Selon une nouvelle étude, un scénario avec des détails émotionnellement évocateurs peut réduire le cyber-mal de la réalité virtuelle pour certaines personnes.

Des chercheurs de l’Université de Waterloo ont découvert que les scénarios qui fournissent le contexte et les détails peuvent aider les utilisateurs à se sentir immergés dans les expériences de réalité virtuelle et peuvent réduire les sensations de nausée, de désorientation et de fatigue oculaire, selon l’expérience de jeu d’un utilisateur.

“Nous avons constaté que les personnes qui avaient peu ou pas d’expérience à jouer à des jeux vidéo avaient réduit le cybermalaise s’ils recevaient ce récit amélioré, mais les joueurs de vidéo habituels n’en avaient pas besoin parce qu’ils n’étaient pas prédisposés à ressentir des symptômes”, a déclaré Séamas Weech, un boursier postdoctoral de Kinésiologie et membre du Games Institute de Waterloo. “Ce qui nous dit, c’est que la conception même du scénario de la simulation VR elle-même peut réduire l’impact négatif que certaines personnes éprouvent avec la technologie VR.”

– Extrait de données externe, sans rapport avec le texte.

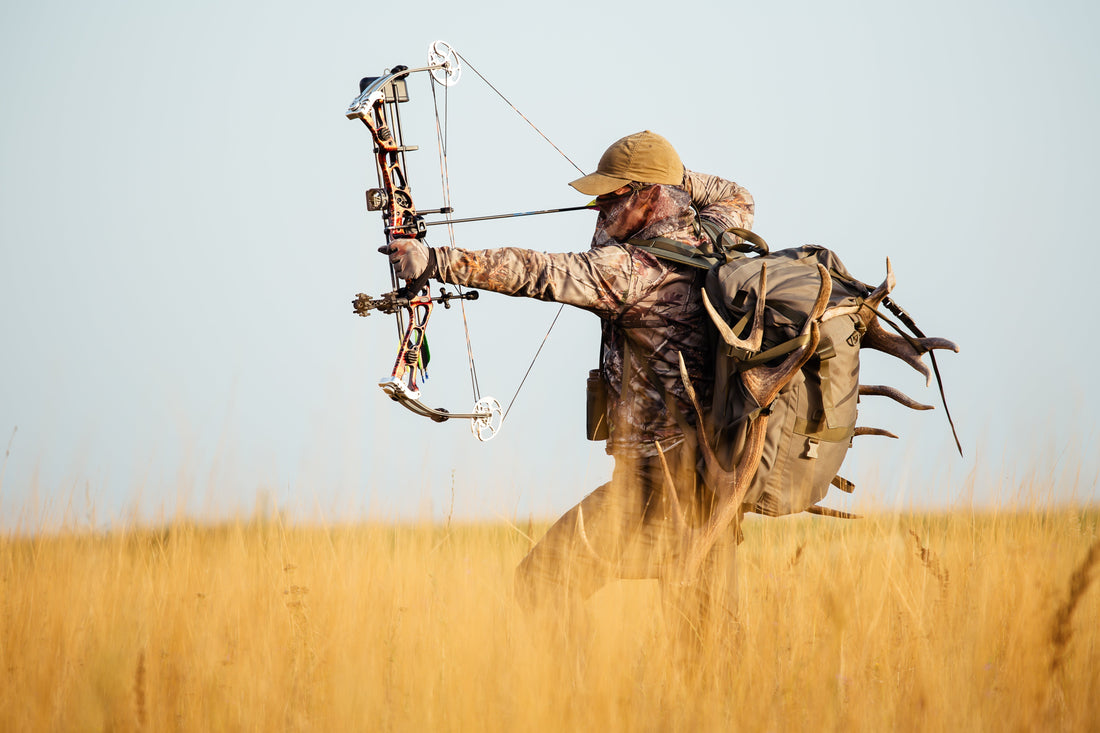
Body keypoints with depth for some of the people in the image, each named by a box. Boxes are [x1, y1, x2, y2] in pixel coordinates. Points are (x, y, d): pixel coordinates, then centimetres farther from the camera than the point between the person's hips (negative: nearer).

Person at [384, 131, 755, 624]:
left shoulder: (635, 270, -15)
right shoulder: (710, 245, 9)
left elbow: (534, 272, -23)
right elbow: (737, 200, 33)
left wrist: (433, 261, -25)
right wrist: (675, 176, 22)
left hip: (655, 484, -9)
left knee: (541, 586, -4)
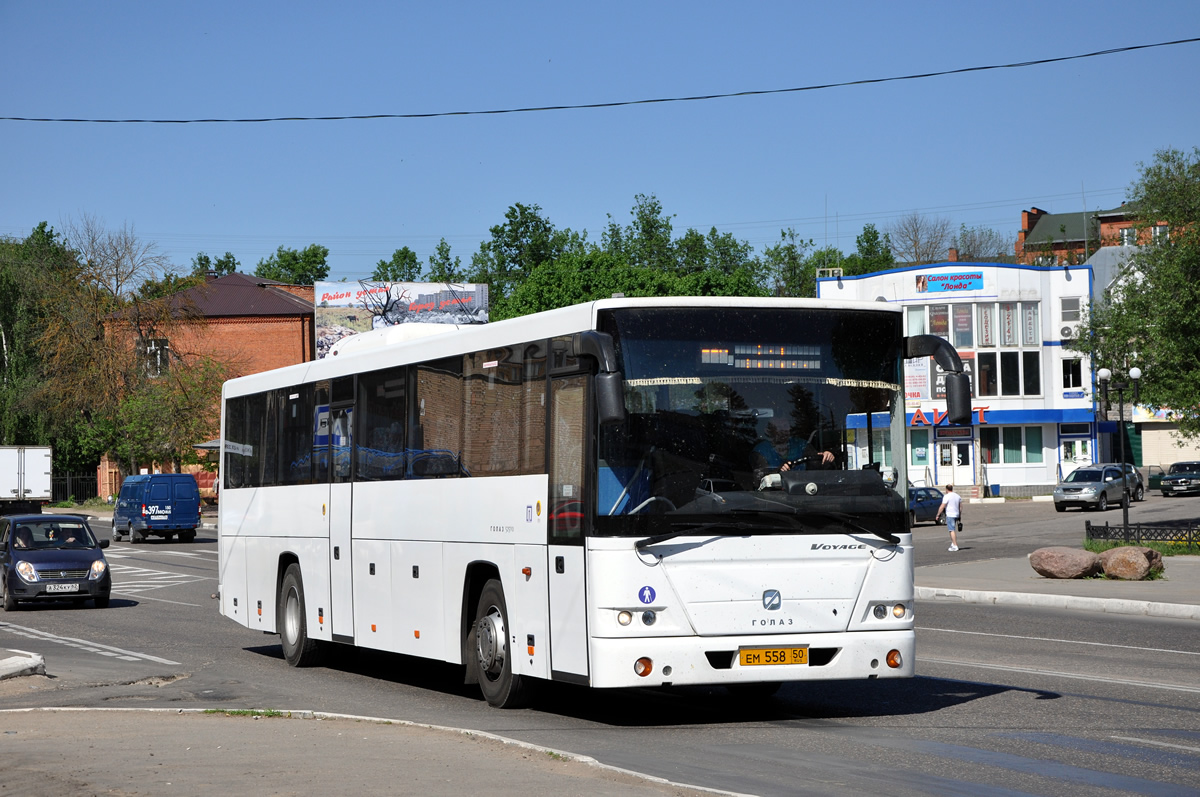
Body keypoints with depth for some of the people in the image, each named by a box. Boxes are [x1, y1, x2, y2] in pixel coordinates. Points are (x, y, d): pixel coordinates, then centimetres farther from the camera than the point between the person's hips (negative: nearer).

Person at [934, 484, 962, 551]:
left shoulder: (947, 496, -10)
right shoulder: (958, 496, 12)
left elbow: (942, 507, -13)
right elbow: (960, 507, 16)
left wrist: (938, 515, -7)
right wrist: (960, 517, 21)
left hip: (950, 515, -7)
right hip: (956, 515, 7)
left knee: (952, 530, -8)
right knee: (953, 530, 18)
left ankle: (955, 546, -11)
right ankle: (952, 544, 22)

Les chercheurs ont recruté 42 participants de l’Université, puis 156 lors d’une exposition sur les nouvelles technologies médiatiques à Kitchener, en Ontario, et leur ont fait découvrir la réalité virtuelle. Avant d’entrer dans la simulation, les participants ont écouté une histoire sur ce qu’ils étaient sur le point de vivre, mais la moitié a reçu des détails à nu et l’autre moitié a reçu un récit amélioré, qui comprenait des détails émotionnellement évocateurs.

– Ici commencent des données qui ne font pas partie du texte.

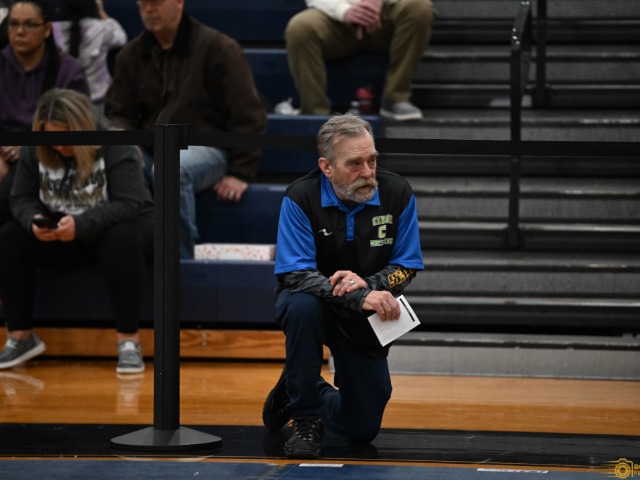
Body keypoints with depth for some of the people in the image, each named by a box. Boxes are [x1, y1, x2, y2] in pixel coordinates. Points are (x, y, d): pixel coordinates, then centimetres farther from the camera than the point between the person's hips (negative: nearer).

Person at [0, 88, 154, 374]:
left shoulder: (116, 149, -19)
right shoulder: (36, 153, -3)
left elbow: (130, 204, -28)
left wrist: (81, 224, -42)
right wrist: (33, 221, -25)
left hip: (115, 230, -5)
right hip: (62, 237, 5)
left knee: (122, 240, -41)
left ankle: (128, 340, -34)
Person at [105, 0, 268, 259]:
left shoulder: (218, 48, 0)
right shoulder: (132, 55, 15)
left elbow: (248, 115, -3)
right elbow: (117, 113, 17)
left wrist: (241, 173, -10)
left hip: (205, 148, -5)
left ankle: (180, 262, -31)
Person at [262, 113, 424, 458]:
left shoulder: (397, 193, -14)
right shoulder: (301, 198, -21)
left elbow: (406, 268, -8)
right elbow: (295, 275, -27)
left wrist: (368, 283, -30)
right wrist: (361, 298, -40)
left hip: (364, 325, 3)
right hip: (314, 306, -3)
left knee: (363, 430, 4)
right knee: (303, 305, -40)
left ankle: (297, 393, 37)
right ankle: (306, 418, -20)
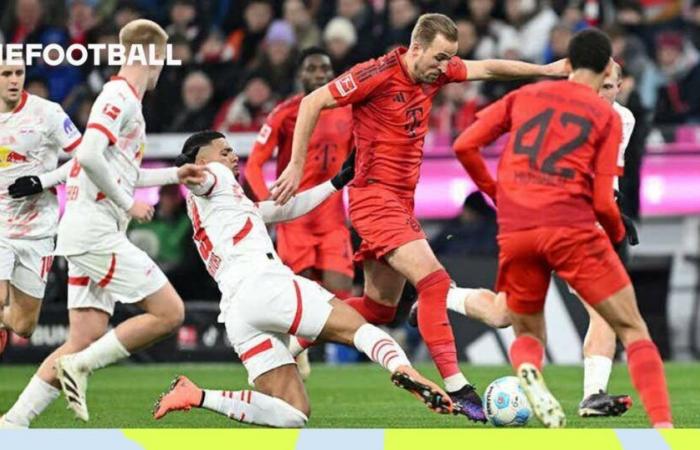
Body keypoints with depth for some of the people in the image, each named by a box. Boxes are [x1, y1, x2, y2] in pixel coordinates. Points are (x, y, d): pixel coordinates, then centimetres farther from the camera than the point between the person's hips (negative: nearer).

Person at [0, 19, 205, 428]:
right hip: (96, 230, -10)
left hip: (89, 234, 10)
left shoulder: (124, 98, 20)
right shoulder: (120, 96, -10)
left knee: (85, 340, 4)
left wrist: (175, 175, 31)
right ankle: (79, 366, -8)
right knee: (169, 312, -10)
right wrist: (128, 204, -14)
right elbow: (90, 156, -23)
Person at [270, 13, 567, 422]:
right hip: (375, 197, -9)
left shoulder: (435, 72, 5)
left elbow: (486, 68, 20)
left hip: (402, 200, 9)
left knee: (380, 309, 11)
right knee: (433, 280, -20)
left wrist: (546, 70, 17)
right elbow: (312, 102, -12)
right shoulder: (378, 74, -15)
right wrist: (296, 167, -13)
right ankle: (456, 388, -23)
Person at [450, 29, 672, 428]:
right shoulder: (607, 116, 6)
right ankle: (663, 426, -13)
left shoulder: (524, 96, 15)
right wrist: (619, 234, 20)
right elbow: (603, 202, 0)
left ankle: (529, 371, -15)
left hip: (515, 231, 3)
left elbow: (465, 146, 10)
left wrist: (495, 192, 24)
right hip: (572, 229, -3)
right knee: (633, 330, 5)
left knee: (527, 333, 22)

Tous les participants qui ont entendu l’histoire améliorée ont rapporté significativement plus de «présence» en VR – le sentiment d’être là – mais seuls les non-joueurs ont connu une réduction du cyber-mal.

“Les personnes peu expérimentées dans le jeu sont très sensibles aux conflits entre la technologie VR et les informations qu’elles recueillent”, a déclaré Michael Barnett-Cowan, professeur de kinésiologie et membre du Games Institute. “Les récits enrichis semblent améliorer la présence et réduire le cybermalaise en raison de la diminution de l’attention portée aux problèmes liés aux multiples entrées dans leurs sens.”

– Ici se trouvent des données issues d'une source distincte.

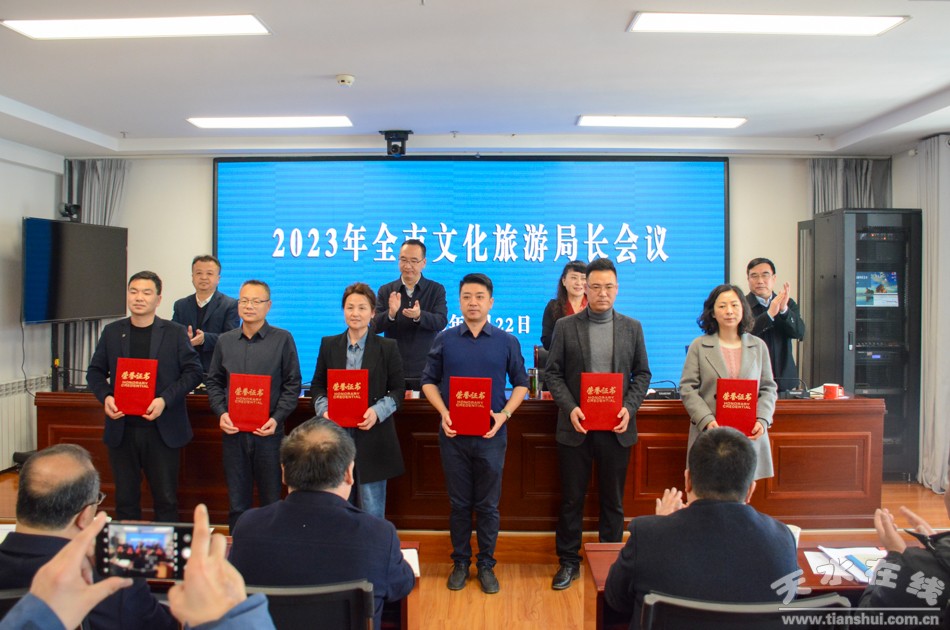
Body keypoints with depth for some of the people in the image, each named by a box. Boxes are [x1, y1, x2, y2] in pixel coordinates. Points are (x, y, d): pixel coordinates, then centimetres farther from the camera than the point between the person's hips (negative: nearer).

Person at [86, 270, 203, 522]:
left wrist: (165, 400, -16)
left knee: (166, 499, 6)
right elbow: (95, 371, 13)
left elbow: (193, 371, -4)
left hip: (163, 430, -2)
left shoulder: (175, 333, -1)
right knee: (125, 499, 13)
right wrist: (105, 397, -7)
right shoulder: (112, 332, 8)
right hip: (122, 428, 3)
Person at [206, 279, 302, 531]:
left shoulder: (283, 339, -1)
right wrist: (221, 413, -4)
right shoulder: (225, 341, 9)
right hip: (233, 432, 3)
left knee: (272, 500, 6)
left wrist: (277, 418, -13)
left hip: (268, 433, -3)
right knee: (237, 503, 11)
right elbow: (214, 382, 13)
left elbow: (292, 384, -2)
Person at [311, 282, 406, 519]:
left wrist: (378, 411, -16)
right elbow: (317, 385, 11)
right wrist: (324, 409, -8)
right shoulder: (328, 344, 7)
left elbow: (398, 389, 1)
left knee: (372, 510, 4)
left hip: (373, 437, -2)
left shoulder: (387, 348, 0)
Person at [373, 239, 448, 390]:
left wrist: (419, 316, -32)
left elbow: (442, 321, -12)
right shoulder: (385, 290, 5)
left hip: (425, 370, -1)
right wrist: (391, 313, -24)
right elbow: (375, 326, -2)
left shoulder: (437, 290, 1)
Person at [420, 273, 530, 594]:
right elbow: (429, 381, 6)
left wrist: (504, 415, -10)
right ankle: (460, 562, 26)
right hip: (453, 434, 1)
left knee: (488, 505, 8)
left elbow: (521, 384, 6)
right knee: (459, 503, 11)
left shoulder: (507, 342, 1)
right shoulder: (445, 340, 2)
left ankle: (486, 565, 24)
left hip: (490, 435, 0)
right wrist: (443, 412, -10)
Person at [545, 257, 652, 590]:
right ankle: (569, 562, 23)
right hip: (576, 426, -1)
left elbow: (642, 374, 7)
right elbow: (554, 373, 0)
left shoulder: (632, 327, 5)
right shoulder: (565, 326, 1)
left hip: (616, 428, 1)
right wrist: (570, 408, -13)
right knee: (571, 499, 9)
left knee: (613, 500, 12)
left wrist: (629, 408, -8)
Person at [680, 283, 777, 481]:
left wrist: (762, 420, -5)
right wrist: (706, 420, -14)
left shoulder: (758, 346, 13)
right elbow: (687, 388, -1)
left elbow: (768, 388, 12)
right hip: (710, 435, -2)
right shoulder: (699, 346, 4)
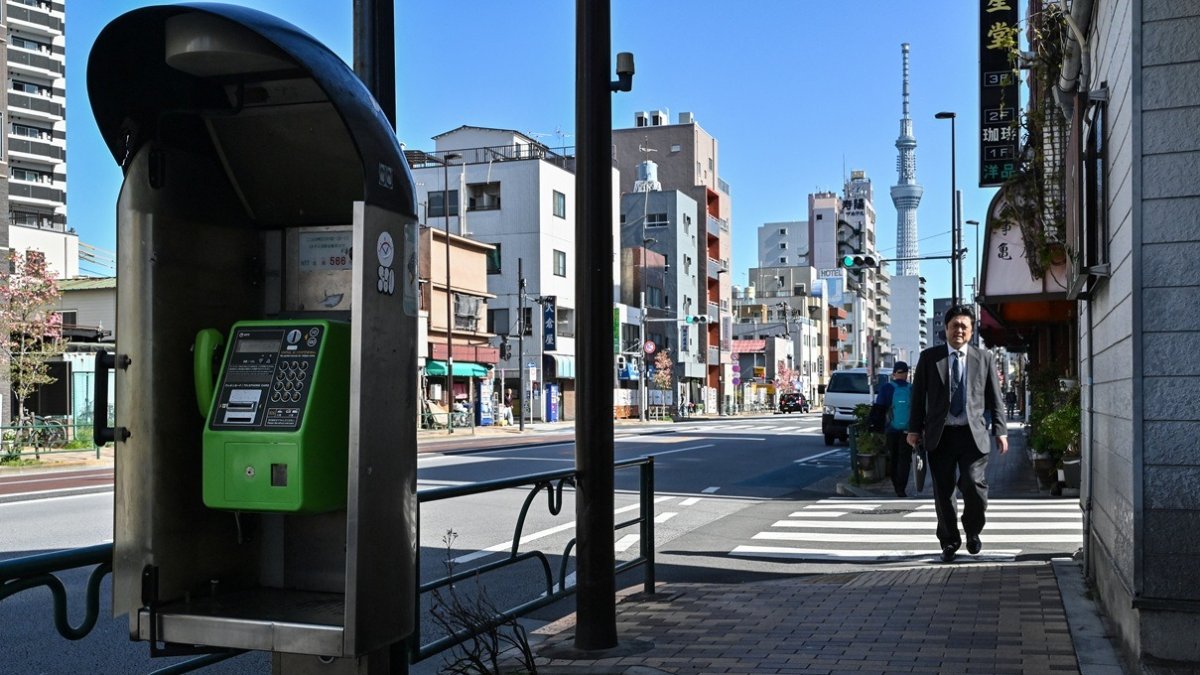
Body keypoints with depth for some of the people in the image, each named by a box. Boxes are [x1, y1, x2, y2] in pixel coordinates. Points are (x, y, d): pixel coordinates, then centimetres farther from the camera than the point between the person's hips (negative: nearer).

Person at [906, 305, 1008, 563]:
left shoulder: (984, 358, 8)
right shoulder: (929, 357, 6)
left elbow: (995, 398, 9)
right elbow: (918, 395, 6)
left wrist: (1000, 431, 3)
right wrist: (914, 428, 2)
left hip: (973, 434, 0)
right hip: (940, 434, 1)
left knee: (974, 485, -11)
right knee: (943, 491, 4)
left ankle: (972, 532, 16)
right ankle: (949, 541, 20)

“Ce qui est vraiment frappant, c’est que nous avons vu les avantages des récits enrichis auprès d’un échantillon de personnes de 8 à 60 ans. Cela nous rapproche d’une manière inclusive d’améliorer les expériences de réalité virtuelle grâce à la conception de jeux”, a déclaré Sophie Kenny, une chercheur postdoctoral au Games Institute.

Weech, Kenny et Barnett-Cowan ont mené l’étude avec l’étudiant diplômé Markus Lenizky (kinésiologie). L’étude apparaît dans le Journal international des études humaines-informatiques.

Source de l’histoire:

Matériaux fourni par Université de Waterloo. Remarque: le contenu peut être modifié pour le style et la longueur.